Corona has taken a different tack with its latest outdoor campaign, turning some of South Africa’s busiest commuter routes into displays of user-generated sunsets — a quieter, more contemplative use of billboard space that contrasts sharply with traditional advertising clutter.
It was Sunset Time as thousands of user-generated sunsets transformed high-traffic billboards into moments of golden hour calm across the country. Source: Supplied.
It was Sunset Time as thousands of user-generated sunsets transformed high-traffic billboards into moments of golden hour calm across the country. Source: Supplied.

Billboard takeover

Rolling out from 16 March to 19 April 2026, the campaign-built momentum over a month before culminating in a nationwide billboard takeover, when South Africa’s busiest roads were transformed in real time.

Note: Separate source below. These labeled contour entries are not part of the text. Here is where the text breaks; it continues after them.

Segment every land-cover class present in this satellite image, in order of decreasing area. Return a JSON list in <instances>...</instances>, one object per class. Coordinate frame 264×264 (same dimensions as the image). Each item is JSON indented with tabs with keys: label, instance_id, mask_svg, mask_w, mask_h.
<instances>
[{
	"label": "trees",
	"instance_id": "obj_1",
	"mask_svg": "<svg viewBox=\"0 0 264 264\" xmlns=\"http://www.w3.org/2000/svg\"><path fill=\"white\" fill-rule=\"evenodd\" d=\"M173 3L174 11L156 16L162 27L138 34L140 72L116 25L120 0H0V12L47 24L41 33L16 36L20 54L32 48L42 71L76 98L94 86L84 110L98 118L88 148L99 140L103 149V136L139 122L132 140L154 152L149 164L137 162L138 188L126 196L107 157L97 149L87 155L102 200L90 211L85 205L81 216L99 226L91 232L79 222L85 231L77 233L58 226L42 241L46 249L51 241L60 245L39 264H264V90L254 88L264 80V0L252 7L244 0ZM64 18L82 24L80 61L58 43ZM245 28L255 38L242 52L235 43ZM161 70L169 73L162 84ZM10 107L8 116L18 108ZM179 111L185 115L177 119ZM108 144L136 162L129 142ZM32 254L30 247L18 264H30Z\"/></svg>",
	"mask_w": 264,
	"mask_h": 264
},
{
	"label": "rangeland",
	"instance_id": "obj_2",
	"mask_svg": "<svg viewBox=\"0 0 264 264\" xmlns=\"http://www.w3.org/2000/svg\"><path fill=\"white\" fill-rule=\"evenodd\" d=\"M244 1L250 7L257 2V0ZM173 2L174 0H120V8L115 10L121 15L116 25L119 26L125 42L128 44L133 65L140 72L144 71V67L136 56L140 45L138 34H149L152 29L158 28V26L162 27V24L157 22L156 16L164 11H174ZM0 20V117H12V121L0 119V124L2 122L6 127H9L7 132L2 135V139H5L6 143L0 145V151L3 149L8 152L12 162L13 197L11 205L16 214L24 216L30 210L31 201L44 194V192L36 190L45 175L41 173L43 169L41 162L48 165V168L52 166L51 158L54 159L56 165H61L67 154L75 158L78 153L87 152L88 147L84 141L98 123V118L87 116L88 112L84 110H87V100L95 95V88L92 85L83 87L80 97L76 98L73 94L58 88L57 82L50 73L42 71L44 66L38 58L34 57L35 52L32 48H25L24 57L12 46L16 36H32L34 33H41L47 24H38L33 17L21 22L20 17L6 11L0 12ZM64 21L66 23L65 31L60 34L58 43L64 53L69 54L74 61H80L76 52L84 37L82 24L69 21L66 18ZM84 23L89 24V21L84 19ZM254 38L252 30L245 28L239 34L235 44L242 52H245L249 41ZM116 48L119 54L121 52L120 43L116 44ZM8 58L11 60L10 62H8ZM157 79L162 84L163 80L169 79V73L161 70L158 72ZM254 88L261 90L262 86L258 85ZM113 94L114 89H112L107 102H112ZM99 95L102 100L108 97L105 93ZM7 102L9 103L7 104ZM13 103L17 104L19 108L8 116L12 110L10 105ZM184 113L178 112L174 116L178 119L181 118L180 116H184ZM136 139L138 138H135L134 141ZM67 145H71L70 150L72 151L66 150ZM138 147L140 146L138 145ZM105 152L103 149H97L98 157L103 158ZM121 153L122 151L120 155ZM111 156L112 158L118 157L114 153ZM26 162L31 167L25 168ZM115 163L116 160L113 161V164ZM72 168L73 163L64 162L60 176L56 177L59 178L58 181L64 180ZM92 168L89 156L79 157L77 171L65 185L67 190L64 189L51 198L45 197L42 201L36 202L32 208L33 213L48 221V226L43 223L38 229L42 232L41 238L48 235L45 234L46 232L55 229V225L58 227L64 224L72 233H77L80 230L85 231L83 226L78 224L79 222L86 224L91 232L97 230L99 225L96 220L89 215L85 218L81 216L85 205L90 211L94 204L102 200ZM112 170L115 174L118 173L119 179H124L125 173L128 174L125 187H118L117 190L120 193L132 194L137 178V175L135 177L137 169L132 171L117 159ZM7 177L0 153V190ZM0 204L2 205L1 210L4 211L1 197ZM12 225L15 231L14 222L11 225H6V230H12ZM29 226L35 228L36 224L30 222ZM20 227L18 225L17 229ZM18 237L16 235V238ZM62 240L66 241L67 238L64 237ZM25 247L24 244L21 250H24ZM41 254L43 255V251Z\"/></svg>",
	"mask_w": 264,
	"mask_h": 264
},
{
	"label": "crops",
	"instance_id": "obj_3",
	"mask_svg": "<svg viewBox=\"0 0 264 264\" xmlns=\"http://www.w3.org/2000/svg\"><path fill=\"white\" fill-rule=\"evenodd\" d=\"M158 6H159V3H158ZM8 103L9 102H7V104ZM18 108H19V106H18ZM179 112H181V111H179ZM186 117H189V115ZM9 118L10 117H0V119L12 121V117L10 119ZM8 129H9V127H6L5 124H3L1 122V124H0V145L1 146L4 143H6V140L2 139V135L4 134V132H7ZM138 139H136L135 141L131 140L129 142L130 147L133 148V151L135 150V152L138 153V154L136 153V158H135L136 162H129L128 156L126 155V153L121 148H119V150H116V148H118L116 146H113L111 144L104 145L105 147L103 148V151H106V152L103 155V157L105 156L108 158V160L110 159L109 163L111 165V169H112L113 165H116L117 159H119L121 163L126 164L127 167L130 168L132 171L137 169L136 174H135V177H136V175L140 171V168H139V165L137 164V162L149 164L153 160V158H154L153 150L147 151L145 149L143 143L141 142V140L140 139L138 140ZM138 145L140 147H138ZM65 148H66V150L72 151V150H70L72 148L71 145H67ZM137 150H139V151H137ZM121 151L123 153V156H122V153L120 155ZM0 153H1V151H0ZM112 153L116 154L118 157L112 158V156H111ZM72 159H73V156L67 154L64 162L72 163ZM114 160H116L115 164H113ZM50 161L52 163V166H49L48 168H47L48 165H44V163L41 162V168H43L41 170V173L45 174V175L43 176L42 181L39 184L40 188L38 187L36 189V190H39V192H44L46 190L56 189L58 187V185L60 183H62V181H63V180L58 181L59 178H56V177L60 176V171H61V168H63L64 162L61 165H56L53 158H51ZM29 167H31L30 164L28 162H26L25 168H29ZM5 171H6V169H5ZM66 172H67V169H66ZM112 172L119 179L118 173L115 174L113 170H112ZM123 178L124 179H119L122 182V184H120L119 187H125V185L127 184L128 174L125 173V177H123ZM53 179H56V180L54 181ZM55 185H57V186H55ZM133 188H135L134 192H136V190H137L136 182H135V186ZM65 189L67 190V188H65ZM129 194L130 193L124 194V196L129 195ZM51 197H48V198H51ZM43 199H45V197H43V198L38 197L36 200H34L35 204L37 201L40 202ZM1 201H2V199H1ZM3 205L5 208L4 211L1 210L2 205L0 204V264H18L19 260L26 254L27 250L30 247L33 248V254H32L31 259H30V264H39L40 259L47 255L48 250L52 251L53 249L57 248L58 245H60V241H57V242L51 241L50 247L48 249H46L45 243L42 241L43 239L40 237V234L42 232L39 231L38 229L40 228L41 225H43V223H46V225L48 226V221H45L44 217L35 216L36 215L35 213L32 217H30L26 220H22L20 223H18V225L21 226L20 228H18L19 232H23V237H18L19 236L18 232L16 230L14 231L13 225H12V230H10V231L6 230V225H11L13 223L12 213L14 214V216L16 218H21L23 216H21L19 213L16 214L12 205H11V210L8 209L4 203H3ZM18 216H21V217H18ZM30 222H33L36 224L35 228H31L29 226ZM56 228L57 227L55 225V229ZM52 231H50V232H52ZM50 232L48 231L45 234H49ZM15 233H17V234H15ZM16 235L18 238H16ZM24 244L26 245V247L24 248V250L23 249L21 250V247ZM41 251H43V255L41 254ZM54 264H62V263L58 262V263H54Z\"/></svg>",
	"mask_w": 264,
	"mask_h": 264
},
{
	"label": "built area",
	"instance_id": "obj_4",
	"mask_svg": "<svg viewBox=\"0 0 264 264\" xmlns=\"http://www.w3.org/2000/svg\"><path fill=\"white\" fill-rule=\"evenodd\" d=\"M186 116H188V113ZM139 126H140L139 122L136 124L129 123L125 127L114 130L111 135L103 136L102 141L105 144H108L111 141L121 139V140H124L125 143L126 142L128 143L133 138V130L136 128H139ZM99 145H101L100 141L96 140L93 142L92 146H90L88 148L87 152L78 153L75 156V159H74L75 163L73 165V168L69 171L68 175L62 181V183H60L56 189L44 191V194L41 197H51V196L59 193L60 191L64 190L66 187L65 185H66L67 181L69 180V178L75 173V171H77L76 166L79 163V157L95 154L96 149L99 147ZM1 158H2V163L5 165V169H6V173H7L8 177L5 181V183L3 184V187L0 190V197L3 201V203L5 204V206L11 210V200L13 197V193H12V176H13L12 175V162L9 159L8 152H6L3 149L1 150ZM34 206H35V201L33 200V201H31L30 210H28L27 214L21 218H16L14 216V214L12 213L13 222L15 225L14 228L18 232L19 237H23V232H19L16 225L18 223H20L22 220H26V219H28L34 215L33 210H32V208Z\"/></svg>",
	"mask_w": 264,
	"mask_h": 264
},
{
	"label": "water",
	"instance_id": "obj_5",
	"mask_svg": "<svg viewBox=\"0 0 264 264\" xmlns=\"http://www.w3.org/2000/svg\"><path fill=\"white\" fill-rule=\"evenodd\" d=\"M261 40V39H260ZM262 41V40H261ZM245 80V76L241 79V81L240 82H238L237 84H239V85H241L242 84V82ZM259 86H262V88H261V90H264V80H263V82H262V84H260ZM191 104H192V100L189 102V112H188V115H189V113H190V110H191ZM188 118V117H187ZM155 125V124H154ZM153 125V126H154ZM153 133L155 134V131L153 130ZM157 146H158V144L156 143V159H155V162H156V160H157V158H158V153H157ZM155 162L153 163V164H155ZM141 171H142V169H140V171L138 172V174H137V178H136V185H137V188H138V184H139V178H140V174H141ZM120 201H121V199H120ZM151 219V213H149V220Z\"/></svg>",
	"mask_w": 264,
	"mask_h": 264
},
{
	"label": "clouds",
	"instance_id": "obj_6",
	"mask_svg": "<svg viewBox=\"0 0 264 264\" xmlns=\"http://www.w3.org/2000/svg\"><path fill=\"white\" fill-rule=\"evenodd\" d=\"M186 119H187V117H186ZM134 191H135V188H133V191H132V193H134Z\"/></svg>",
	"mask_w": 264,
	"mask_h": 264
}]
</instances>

In a “first to market” OOH Innovation never done before in South Africa, 2,700 sunset moments captured by everyday South Africans were showcased over a month across premium digital Out-of-Home sites in Gauteng, the Western Cape, and KwaZulu-Natal - replacing traditional advertising with a continuous stream of golden-hour imagery.

At the heart of the campaign was a growing global shift toward “slow advertising”, where brands create value not through interruption, but through presence. In an environment defined by digital fatigue and high-intensity urban living, Corona repurposed its media inventory to deliver what it called “utility through beauty”, offering commuters a rare visual pause in the middle of peak-hour traffic.

High-density routes, including the N1 Western Bypass during rush hour, were transformed into moments of stillness, as sunset visuals replaced conventional messaging that invited drivers to slow down, even if just for a few seconds.

Photography

Built on Corona’s “Sunset Time” platform, the campaign invited South Africans to submit authentic, unfiltered sunset photography via a dedicated microsite, which received 26,000 page visits in the process.

These moments were then streamed in near real-time across digital billboards, effectively turning the country’s advertising infrastructure into one of South Africa’s largest ever collaborative public art projects.

“Corona is synonymous with the outdoors and the sunset, and this campaign brought that to life at scale,” said Melanie Nicholson, head of brand: Corona South Africa. “By connecting thousands of individual moments, we created a shared national experience that transformed everyday commutes into something more meaningful: a reminder to pause, reset, and reconnect.”